Dengan kecanggihan teknologi dan merebaknya penggunaan dawai yang menyediakan beragam permainan online, rasanya sangat sulit untuk menemukan anak-anak yang bermain permainan tradisional, seperti sorodot gaplok, ucing sumput, engrang atau yang lainnya. Permainan tradisional seolah tidak mampu menghadang pesatnya perkembangan permainan online yang kian menarik dan canggih. Hambatan lain yang membuat anak anak jaman sekarang untuk memainkan permainan tradisional adalah sulitnya menemukan lahan kosong yang cukup luas sebagai sarana bermain. Beranjak dari pemikiran tersebut, Komunitas Hong mencoba untuk melestarikan beragam permainan tradisional nusantara yang semakin hari kian terpinggirkan.

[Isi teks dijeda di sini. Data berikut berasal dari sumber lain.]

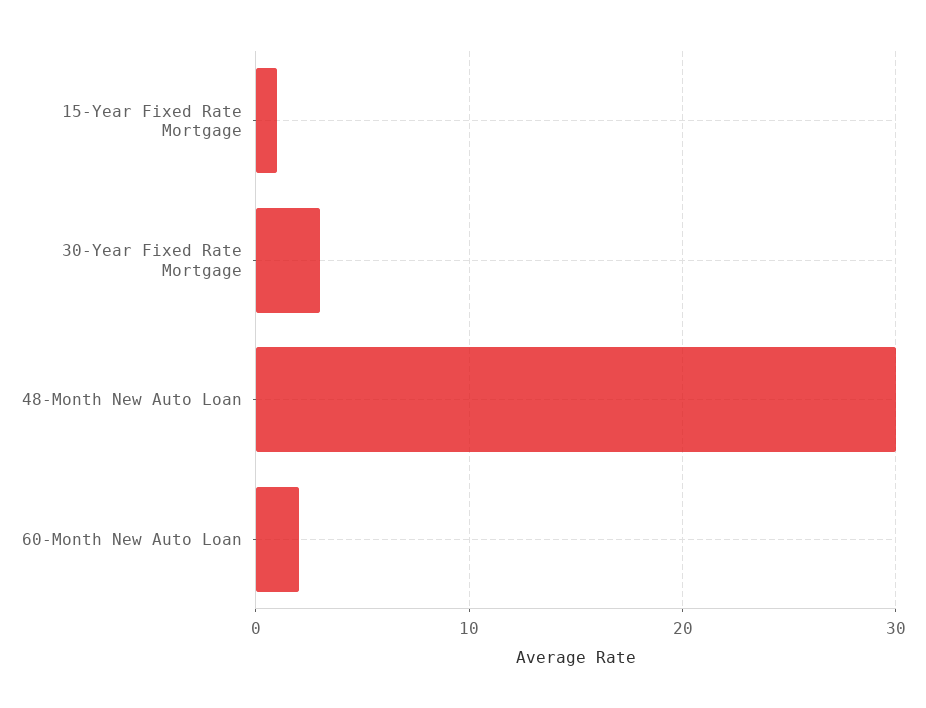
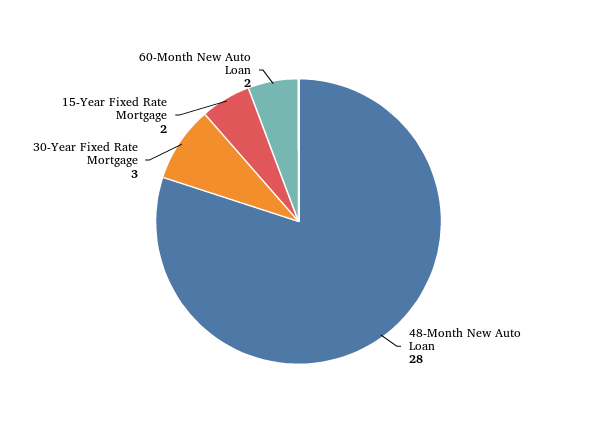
15-Year Fixed Rate Mortgage: 1 -> 2
48-Month New Auto Loan: 30 -> 28

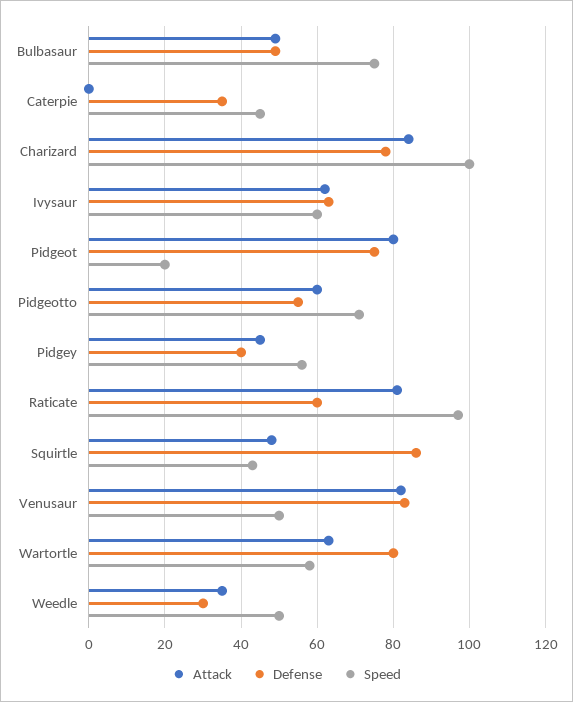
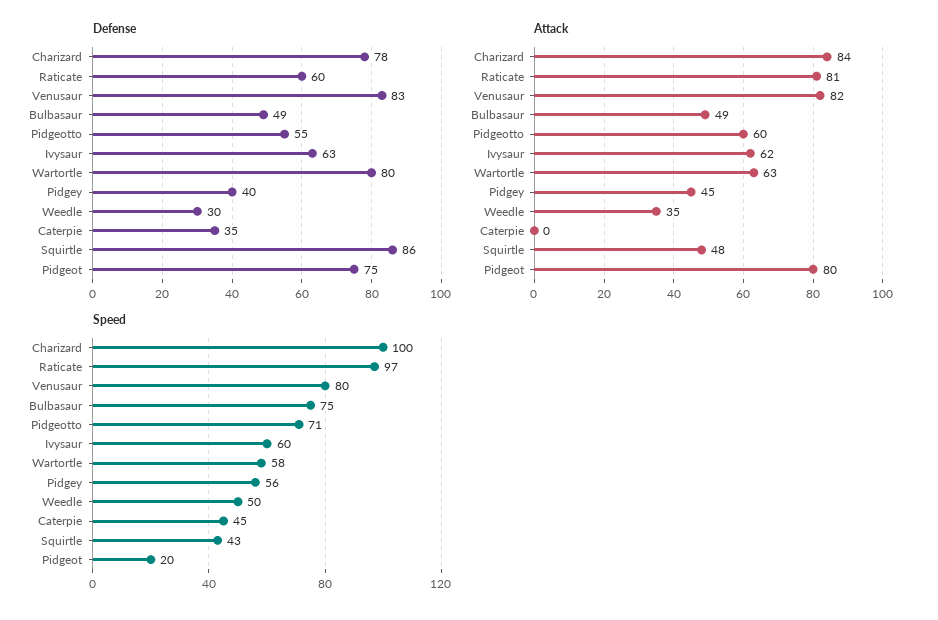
Speed, Venusaur: 50 -> 80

Komunitas ini merupakan ide Mohammad Zaini Alif. Mereka mengumpulkan dan merekontruksi berbagai macam permainan tradisional untuk mendapatkan permainan itu secara utuh. Butuh bertahun-bertahun untuk mengerjakan semua ini. Dan kini, siapapun bisa menikmati hasilnya.

Kang Zaini dan teamnya telah melakukan penelitian mengenai permainan tradisional sejak tahun 1996, jauh sebelum Komunitas ini hadir, yakni pada tahun 2003. Komunitas Hong beranggotakan lebih dari 150 orang. Mereka berasal dari berbagai kalangan dan usia, Anggota termudanya berumur 6 tahun, sedangkan anggota tertuanya berumur 60 tahun.

Selain permainan tradisional asal Jawa Barat, komunitas ini pun mencoba melestarikan permainan tradisonal dari seluruh wilayah Nusantara. Dari hasil kerja keras pendirinya, komunitas ini berhasil merekontruksi 250 permainan tradisional khas Sunda, 50 jenis permainan tradisional dari Lampung, dan 213 permainan tradisional asal Jawa Tengah dan Jawa Timur.

komunitas hong

Harga Tiket Masuk dan Lokasi Komunitas Hong

Komunitas hong memberi nama tempat wisata ini dengan nama Pekarangan Ulin Dago Pakar. Lokasinya tidak jauh dari Taman Hutan Raya Djuanda. Dari Tahura, anda belok kanan menuju ke Jl. Bukit Pakar No 35, Bandung. Pengunjung akan mendapatkan pengalaman langsung melalui keikutsertaan dan keterlibatan dalam permainan tersebut. Sekarang ini, Tidak afdol rasanya jika anda berkunjung ke Bandung, tetapi tidak mengunjungi Komunitas Hong. Komunitas Hong sudah menjadi salah satu destinasi wisata favorit kota Bandung. Bukan saja karena tiket masuknya yang terjangkau, tetapi juga manfaat edukasi yang sangat tinggi. Oleh karena itu, Komunitas Hong berhasil menjadi salah satu destinasi budaya dan pendidikan berbasis permainan tradisonal nusantara.

Pengunjung cukup membayar biaya masuk sebesar Rp 50.000 saja untuk menikmati keseruan permainan tradisional tersebut. Selain mengikuti kegiatan bermain permainan tradisional, tiket masuk tersebut sudah termasuk makanan tradisional Sunda yang dapat anda cicipi secara gratis. Makanan tradisional tersebut antara lain ubi rebus, bandrek, kacang rebus, singkong kelapa, dan lain-lain. Keunikan lainnya adalah penggunaan batok kelapa sebagai pengganti gelas untuk mencicipi minuman tradisional khas Sunda, yaitu bandrek.  

Untuk menunjang misi pelestarian permainan tradisional, Komunitas Hong membangun ruang pameran (workshop). Ruang Pameran tersebut berada di Jalan Merak No 2, Bandung. Selain membangun ruang pameran, Komunitas Hong juga rajin mengadakan pelatihan permainan tradisional anak Kampung Kolecer. Jika anda ingin mengikuti pelatihan tersebut, anda bisa datang ke Kampung Bolang, Subang. Anda bisa belajar ragam permainan rakyat dan upacara adat pada pelatihan tersebut.